Could you copy out every line of the data where the word "partition" occurs?

Transcribed page contents:
——
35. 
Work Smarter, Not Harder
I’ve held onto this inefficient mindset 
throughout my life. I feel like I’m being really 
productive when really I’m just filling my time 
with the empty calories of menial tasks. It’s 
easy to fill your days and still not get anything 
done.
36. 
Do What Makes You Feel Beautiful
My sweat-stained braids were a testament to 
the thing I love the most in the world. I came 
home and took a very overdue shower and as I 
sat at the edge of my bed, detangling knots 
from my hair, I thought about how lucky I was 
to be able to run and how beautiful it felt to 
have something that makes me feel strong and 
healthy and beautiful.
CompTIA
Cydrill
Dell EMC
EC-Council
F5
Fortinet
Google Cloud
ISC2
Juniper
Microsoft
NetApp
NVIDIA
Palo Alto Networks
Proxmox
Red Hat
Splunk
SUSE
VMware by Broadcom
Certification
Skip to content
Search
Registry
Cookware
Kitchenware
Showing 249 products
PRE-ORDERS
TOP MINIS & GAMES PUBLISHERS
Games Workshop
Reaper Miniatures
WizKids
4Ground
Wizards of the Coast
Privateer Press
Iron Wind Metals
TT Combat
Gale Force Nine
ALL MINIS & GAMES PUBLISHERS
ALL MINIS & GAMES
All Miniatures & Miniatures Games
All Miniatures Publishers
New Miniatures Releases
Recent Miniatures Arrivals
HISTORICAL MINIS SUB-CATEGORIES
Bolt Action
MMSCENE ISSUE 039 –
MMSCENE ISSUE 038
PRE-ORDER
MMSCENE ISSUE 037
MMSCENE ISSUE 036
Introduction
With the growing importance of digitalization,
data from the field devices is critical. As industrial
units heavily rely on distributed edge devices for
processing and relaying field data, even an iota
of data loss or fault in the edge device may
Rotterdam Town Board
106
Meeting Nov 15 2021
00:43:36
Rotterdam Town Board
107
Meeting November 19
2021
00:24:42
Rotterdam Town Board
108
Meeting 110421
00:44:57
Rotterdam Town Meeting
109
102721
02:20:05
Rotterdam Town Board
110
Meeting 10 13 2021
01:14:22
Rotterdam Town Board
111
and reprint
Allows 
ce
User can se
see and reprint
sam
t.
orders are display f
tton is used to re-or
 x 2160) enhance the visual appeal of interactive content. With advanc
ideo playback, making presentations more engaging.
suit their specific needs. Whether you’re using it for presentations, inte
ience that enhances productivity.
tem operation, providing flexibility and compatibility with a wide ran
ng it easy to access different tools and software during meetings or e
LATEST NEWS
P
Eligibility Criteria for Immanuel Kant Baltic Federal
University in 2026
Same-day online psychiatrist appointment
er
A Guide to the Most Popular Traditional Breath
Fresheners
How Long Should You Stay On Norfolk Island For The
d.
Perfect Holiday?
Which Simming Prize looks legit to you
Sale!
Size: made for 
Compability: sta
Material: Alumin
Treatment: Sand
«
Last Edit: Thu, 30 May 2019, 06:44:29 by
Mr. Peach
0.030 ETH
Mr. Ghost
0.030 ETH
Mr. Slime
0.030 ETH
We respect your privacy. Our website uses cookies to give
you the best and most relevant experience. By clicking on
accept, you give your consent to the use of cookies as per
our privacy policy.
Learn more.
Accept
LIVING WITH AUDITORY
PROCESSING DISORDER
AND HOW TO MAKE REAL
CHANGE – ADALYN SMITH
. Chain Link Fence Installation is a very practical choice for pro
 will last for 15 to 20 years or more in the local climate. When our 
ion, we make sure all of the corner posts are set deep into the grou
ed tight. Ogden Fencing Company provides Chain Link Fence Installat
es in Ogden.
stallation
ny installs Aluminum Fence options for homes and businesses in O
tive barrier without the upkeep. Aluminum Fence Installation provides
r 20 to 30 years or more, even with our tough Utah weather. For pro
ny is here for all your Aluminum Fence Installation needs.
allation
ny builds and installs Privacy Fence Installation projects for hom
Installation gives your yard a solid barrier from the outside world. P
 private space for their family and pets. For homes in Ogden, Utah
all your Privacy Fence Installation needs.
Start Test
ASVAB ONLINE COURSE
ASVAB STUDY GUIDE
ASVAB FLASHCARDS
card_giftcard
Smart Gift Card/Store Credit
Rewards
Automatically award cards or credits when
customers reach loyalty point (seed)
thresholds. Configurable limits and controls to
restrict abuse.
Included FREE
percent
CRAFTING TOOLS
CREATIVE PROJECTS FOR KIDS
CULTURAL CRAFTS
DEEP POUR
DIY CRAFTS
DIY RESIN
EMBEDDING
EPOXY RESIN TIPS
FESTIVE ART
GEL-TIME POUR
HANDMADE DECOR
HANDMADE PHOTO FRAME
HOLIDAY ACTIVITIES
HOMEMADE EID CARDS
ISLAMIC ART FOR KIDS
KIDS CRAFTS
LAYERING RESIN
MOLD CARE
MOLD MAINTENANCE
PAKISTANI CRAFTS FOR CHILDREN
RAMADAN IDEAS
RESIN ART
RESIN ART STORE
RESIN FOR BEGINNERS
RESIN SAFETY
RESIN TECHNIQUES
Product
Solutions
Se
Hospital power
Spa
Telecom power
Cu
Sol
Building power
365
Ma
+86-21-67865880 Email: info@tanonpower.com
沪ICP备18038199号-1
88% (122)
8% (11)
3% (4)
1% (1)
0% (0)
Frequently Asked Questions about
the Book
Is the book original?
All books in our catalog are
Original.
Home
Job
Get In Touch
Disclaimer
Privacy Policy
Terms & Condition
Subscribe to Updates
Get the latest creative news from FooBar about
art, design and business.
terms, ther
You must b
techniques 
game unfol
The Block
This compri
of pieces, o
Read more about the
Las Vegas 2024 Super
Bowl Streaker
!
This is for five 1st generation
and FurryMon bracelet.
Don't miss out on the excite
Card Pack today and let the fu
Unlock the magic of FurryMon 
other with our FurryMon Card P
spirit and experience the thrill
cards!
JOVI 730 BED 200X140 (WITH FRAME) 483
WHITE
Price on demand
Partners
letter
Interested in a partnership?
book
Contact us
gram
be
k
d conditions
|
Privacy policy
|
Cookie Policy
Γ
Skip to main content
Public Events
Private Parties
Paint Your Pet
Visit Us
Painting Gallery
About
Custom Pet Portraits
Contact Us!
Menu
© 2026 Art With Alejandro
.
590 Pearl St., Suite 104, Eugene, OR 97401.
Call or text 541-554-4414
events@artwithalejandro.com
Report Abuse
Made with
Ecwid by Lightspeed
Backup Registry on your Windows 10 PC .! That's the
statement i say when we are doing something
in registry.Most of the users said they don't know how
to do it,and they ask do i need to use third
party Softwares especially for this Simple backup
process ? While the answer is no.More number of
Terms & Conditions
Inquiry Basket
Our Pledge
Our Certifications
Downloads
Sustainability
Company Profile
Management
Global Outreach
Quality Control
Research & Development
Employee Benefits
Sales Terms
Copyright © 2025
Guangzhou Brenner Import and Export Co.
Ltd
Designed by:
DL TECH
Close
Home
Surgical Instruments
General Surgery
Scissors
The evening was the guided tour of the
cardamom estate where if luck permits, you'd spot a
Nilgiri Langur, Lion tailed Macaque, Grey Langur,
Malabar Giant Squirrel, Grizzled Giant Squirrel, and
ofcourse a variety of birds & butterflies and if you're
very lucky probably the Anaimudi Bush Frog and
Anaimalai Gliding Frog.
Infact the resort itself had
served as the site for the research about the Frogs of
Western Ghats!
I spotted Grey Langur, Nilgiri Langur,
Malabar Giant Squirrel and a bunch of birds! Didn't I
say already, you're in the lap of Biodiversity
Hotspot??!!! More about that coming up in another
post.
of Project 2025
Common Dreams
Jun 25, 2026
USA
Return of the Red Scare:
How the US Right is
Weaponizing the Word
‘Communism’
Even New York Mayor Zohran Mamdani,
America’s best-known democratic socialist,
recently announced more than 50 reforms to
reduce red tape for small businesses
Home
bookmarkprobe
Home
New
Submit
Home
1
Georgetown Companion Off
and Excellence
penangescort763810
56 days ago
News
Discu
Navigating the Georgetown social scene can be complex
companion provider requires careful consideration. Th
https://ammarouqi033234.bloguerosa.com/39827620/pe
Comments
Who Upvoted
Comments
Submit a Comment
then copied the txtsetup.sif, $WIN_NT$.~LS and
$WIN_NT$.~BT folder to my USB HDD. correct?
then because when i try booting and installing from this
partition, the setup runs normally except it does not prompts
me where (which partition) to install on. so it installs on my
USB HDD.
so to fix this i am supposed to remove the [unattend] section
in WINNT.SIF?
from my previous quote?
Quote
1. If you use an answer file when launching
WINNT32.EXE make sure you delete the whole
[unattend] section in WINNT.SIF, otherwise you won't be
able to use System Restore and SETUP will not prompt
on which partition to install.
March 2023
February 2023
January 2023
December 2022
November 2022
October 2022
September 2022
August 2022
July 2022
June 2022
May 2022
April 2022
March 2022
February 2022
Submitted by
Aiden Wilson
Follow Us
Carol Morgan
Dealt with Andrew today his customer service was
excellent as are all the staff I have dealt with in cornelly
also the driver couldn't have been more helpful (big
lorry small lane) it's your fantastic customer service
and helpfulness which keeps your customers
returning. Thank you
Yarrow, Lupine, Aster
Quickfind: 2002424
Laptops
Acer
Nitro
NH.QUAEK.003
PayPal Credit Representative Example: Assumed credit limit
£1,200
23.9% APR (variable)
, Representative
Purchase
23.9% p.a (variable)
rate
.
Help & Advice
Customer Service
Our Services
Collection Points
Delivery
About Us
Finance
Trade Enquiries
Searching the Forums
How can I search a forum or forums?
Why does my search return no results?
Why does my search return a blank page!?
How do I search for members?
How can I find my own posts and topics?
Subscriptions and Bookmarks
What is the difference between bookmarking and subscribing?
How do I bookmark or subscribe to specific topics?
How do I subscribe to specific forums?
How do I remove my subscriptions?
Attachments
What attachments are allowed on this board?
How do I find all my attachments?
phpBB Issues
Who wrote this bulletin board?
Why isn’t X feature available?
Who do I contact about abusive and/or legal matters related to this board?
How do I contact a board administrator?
——
## Output for this exercise:
partition, the setup runs normally except it does not prompts
me where (which partition) to install on. so it installs on my
on which partition to install.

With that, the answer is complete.